_Supplied text_
----------
Maybe you are the alpha player in your group? People with a problem are usually the last to notice it.


Thank you so much for making my day.

Seriously, though: Gloomhaven is, at the core, a puzzle game. There's very little randomness involved in the game, and the bit of randomness we do find can be countered by the flexible use of cards.

The game has an optimal path to play, and four players, given enough time, will find that path. "Given enough time" is the big issue, though. A lot of gamers attracted to low variable games want to find that optimal path. But, given the amount of variables GH has, it would take a really long time to figure out. This is an interesting challenge for analytically minded players (like the ones who enjoy chess).

By limiting information sharing, and adding hidden objectives, Gloomhaven reduces the long term strategic approach and supports a short term, tactical approach, allowing the inclusion of players who prefer instinct, pattern recognition, lulz or whatever other playstyle turns them on.
----------
_Information shown_
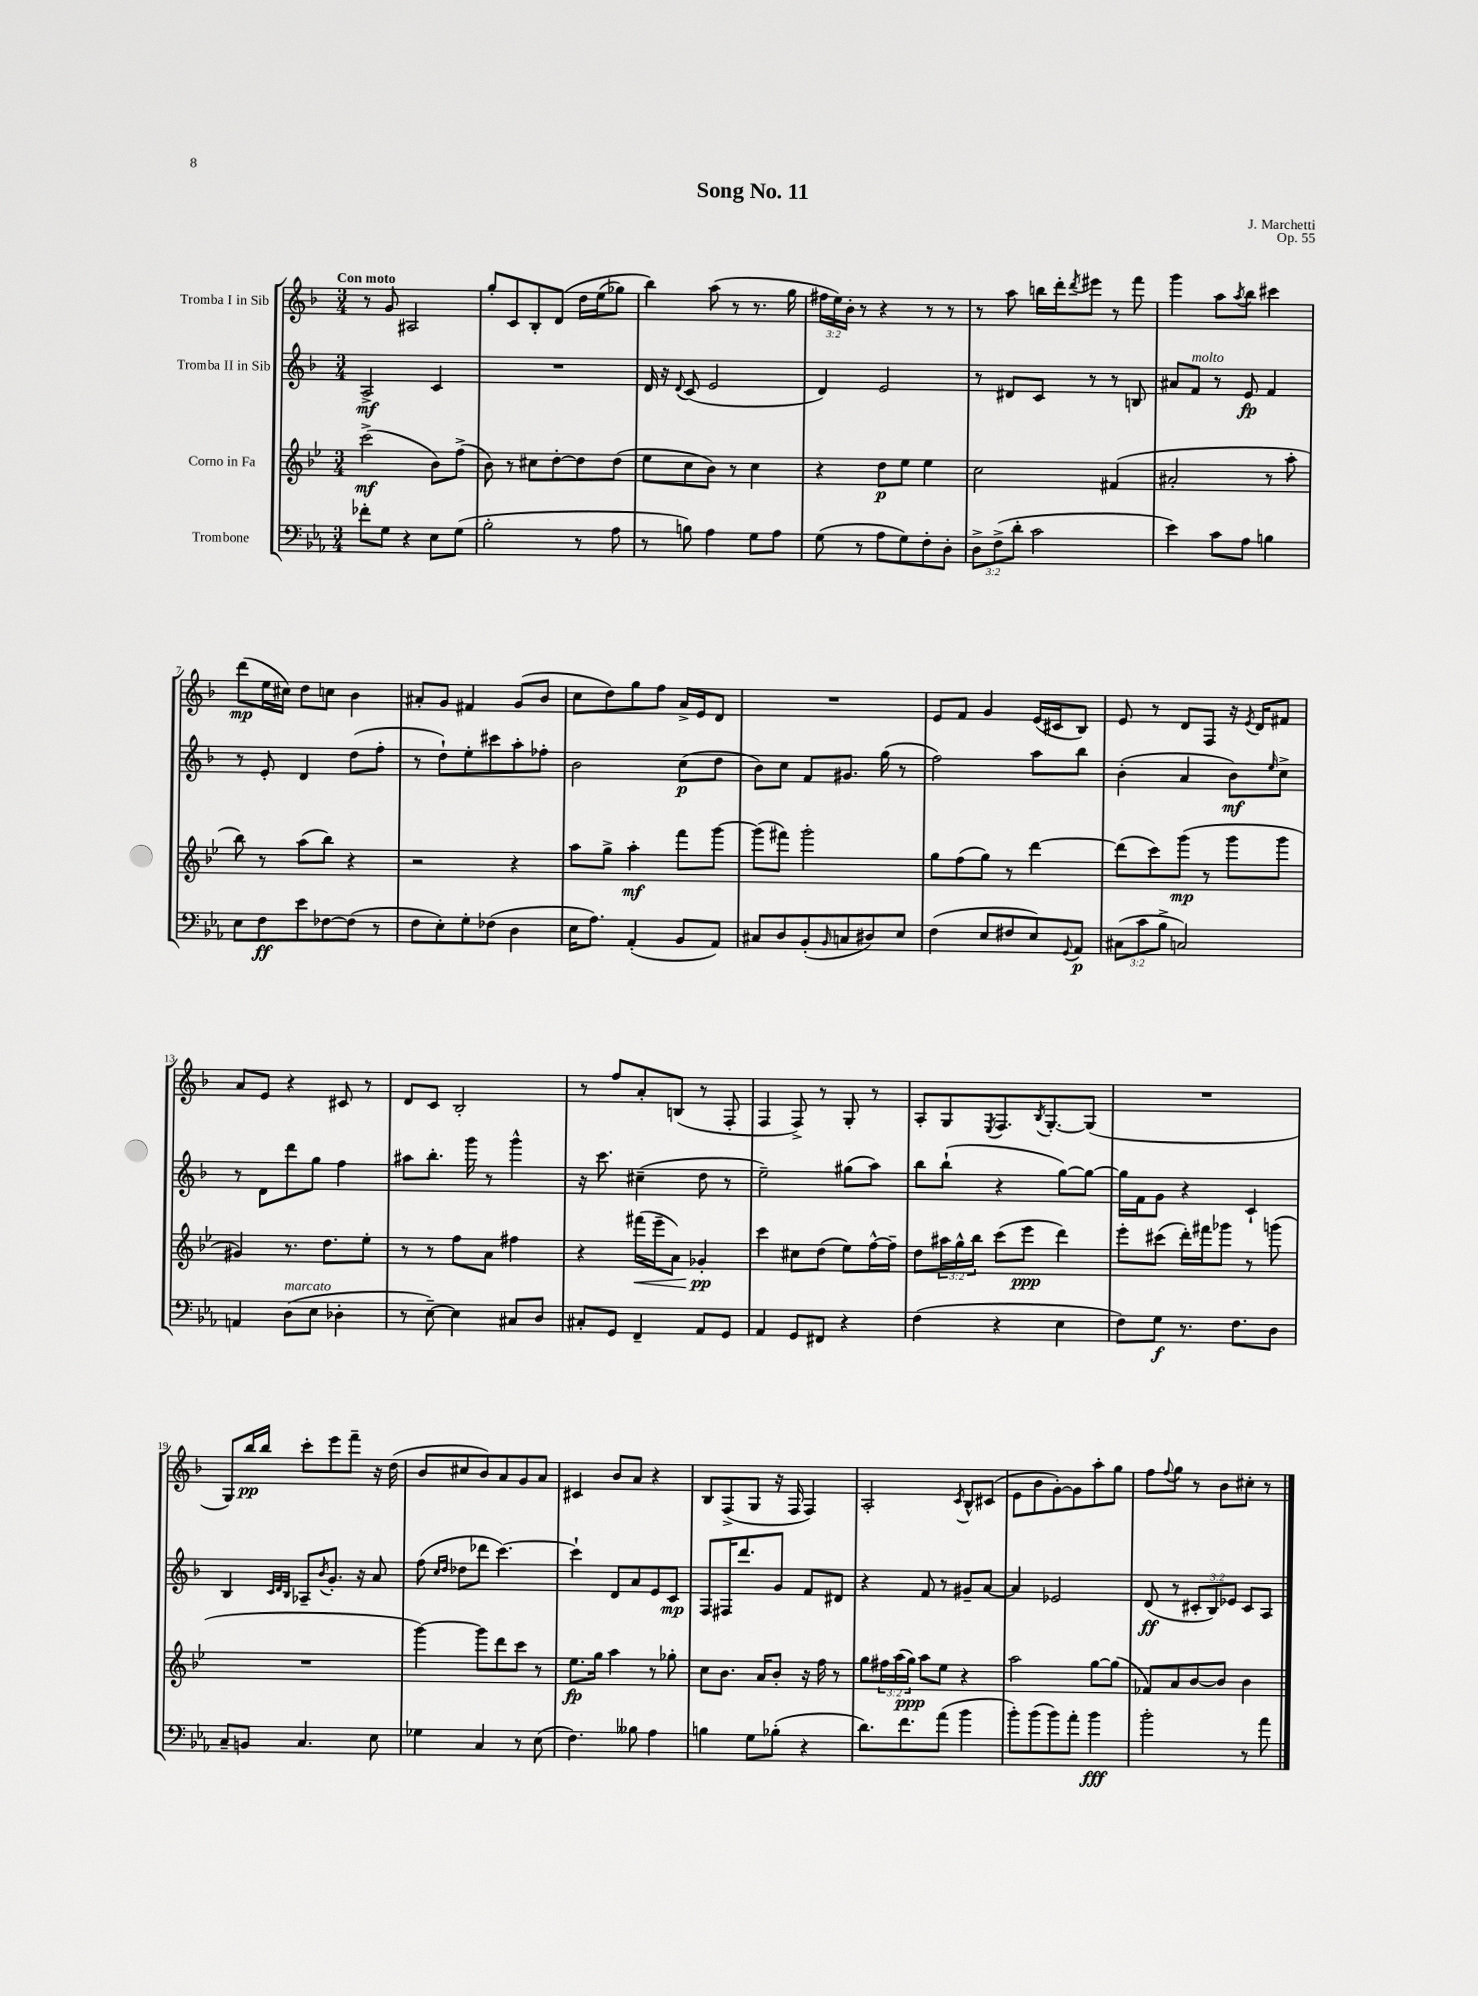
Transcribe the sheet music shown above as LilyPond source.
----------
_Tasks to complete_
• A. Print the passage of the Gloomhaven post starting at "Seriously, though: Gloomhaven" and ending at "use of cards.".
• B. In one to three sentences, explain what the Gloomhaven post says limiting information sharing and adding hidden objectives achieve in the game.

_Answers to the problems_
• A.
Seriously, though: Gloomhaven is, at the core, a puzzle game. There's very little randomness involved in the game, and the bit of randomness we do find can be countered by the flexible use of cards.

• B. They reduce the long-term strategic approach and support a short-term, tactical approach instead. This allows the inclusion of players who prefer instinct, pattern recognition, lulz or another playstyle.